**ACTION ITEM**
Rewrite the stretch from the start of the material through the line that contains "systems, mobile cranes, rotating", changing "excavators" to "diggers" and keeping everything else the same.
--- START ---
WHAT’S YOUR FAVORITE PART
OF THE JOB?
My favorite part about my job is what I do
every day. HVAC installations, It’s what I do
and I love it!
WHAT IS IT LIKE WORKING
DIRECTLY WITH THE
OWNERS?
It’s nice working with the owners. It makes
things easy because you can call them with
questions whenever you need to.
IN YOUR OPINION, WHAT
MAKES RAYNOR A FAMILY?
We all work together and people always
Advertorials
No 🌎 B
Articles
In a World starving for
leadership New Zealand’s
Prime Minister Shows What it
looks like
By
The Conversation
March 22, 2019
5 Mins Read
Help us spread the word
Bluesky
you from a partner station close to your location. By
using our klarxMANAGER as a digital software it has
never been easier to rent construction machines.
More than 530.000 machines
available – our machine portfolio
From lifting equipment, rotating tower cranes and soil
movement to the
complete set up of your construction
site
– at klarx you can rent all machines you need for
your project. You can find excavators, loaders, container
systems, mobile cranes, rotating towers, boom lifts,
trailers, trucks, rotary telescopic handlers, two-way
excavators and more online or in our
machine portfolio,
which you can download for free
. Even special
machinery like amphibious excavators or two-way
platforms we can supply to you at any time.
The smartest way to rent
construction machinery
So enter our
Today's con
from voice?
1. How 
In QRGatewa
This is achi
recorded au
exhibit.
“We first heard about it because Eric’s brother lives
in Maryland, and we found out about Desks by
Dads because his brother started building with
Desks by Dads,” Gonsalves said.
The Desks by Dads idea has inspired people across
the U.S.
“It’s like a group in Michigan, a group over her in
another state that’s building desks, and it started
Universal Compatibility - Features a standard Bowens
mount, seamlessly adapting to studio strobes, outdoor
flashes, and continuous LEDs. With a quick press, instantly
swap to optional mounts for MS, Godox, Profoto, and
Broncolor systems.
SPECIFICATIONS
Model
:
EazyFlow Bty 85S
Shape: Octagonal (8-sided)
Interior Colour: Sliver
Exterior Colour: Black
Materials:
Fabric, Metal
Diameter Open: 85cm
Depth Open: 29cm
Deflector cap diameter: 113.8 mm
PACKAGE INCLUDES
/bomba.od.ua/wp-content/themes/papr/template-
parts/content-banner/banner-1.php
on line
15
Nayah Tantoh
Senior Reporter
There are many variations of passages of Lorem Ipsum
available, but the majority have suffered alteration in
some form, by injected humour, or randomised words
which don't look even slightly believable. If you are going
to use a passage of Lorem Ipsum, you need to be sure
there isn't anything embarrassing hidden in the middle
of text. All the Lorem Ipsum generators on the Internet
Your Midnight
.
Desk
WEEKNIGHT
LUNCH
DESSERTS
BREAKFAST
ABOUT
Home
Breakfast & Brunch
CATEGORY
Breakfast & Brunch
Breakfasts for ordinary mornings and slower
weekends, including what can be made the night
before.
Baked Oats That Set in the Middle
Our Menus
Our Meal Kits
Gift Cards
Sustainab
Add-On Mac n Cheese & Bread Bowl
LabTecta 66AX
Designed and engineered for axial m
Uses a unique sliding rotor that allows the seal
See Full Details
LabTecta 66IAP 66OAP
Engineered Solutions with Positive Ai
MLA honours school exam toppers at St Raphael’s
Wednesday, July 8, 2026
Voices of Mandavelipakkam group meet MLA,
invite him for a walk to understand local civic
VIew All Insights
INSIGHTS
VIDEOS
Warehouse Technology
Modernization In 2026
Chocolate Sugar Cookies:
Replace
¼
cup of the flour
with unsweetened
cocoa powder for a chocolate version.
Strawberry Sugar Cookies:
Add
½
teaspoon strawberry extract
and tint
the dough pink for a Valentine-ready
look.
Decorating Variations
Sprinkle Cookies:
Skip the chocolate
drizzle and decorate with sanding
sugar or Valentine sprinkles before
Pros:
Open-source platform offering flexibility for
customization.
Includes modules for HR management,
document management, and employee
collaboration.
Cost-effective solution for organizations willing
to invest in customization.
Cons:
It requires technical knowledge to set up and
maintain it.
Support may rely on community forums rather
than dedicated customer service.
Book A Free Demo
--- END ---
**EXERCISE RESULT**
WHAT’S YOUR FAVORITE PART
OF THE JOB?
My favorite part about my job is what I do
every day. HVAC installations, It’s what I do
and I love it!
WHAT IS IT LIKE WORKING
DIRECTLY WITH THE
OWNERS?
It’s nice working with the owners. It makes
things easy because you can call them with
questions whenever you need to.
IN YOUR OPINION, WHAT
MAKES RAYNOR A FAMILY?
We all work together and people always
Advertorials
No 🌎 B
Articles
In a World starving for
leadership New Zealand’s
Prime Minister Shows What it
looks like
By
The Conversation
March 22, 2019
5 Mins Read
Help us spread the word
Bluesky
you from a partner station close to your location. By
using our klarxMANAGER as a digital software it has
never been easier to rent construction machines.
More than 530.000 machines
available – our machine portfolio
From lifting equipment, rotating tower cranes and soil
movement to the
complete set up of your construction
site
– at klarx you can rent all machines you need for
your project. You can find diggers, loaders, container
systems, mobile cranes, rotating towers, boom lifts,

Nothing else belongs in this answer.